** Work instruction **
Within the records, say how many lines include the word "widget"; the answer should be the number and no more.

** Dataset entries **
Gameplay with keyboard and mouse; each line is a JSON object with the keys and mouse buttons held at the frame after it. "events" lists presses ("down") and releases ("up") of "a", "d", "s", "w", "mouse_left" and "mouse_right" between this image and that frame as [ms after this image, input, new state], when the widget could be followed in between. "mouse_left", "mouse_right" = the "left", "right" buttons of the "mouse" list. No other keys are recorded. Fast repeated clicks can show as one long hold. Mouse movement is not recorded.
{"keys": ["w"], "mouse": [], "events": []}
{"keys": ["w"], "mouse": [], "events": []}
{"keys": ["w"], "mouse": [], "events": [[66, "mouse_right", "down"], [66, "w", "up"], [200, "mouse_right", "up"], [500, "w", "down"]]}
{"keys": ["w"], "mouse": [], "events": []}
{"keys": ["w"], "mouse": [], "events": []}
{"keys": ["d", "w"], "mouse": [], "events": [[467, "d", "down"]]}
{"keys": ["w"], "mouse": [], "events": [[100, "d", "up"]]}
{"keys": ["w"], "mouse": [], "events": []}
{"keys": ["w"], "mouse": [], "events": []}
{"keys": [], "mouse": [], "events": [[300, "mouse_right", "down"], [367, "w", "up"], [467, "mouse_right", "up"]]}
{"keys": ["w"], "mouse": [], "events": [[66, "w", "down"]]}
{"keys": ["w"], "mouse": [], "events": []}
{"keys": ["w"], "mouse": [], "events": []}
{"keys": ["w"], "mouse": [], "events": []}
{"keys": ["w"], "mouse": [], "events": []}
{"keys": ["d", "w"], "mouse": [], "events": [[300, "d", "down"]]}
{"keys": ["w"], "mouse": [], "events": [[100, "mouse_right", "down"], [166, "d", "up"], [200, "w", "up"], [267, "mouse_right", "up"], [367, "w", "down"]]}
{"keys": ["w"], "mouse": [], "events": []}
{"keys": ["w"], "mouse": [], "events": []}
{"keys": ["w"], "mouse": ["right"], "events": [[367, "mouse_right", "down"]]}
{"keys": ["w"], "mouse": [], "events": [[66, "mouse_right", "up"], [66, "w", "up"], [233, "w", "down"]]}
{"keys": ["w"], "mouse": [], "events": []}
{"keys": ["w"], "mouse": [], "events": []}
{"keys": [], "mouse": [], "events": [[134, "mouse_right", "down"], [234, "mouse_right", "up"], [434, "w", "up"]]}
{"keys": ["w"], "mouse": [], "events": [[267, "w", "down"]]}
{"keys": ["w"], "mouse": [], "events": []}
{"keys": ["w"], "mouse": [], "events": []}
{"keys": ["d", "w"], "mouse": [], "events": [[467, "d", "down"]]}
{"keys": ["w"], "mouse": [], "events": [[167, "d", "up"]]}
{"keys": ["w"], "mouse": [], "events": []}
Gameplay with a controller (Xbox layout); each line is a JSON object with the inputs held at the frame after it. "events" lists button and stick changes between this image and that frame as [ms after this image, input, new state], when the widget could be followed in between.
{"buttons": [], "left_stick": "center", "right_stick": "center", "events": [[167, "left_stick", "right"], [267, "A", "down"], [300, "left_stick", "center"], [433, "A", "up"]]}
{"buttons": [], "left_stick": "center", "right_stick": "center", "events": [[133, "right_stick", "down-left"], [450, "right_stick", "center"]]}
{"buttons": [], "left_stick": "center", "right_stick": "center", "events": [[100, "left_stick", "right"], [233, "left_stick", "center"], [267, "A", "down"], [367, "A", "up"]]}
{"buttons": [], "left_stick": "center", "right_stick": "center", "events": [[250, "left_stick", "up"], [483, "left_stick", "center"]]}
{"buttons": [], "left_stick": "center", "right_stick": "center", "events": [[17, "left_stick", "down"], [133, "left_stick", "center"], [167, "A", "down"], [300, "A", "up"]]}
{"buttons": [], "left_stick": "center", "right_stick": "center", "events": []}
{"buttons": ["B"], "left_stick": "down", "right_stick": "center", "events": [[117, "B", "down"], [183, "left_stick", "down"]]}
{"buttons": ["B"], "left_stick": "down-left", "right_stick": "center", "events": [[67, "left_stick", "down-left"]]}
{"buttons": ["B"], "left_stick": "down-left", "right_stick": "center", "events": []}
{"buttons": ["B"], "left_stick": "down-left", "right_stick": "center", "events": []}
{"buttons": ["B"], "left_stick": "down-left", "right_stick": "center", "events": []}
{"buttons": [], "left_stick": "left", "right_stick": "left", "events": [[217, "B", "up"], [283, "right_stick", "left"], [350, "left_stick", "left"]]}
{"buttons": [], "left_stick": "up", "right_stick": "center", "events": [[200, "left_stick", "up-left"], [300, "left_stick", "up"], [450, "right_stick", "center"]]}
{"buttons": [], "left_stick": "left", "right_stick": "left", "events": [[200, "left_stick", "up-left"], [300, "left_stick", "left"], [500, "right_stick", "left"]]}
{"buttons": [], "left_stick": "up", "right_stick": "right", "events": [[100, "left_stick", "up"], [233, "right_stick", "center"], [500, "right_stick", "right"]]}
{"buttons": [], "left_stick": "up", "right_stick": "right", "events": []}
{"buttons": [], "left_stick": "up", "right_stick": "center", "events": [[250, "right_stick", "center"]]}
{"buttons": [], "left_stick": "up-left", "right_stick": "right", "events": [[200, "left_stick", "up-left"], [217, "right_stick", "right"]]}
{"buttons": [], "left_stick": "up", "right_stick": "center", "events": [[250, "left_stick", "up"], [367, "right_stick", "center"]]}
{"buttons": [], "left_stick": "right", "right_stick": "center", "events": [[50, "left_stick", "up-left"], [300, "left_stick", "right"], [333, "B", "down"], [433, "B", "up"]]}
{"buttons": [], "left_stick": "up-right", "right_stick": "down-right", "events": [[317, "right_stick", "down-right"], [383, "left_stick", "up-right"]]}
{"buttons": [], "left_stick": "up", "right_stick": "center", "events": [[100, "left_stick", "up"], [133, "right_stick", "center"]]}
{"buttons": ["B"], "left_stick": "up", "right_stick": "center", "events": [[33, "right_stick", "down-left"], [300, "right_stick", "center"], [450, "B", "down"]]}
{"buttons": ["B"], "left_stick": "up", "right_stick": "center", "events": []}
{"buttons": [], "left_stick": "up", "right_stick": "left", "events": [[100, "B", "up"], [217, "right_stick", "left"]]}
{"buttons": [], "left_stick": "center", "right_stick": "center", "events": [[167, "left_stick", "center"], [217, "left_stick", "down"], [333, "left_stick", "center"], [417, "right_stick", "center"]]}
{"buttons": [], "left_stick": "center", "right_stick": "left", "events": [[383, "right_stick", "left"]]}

** The completed task **
2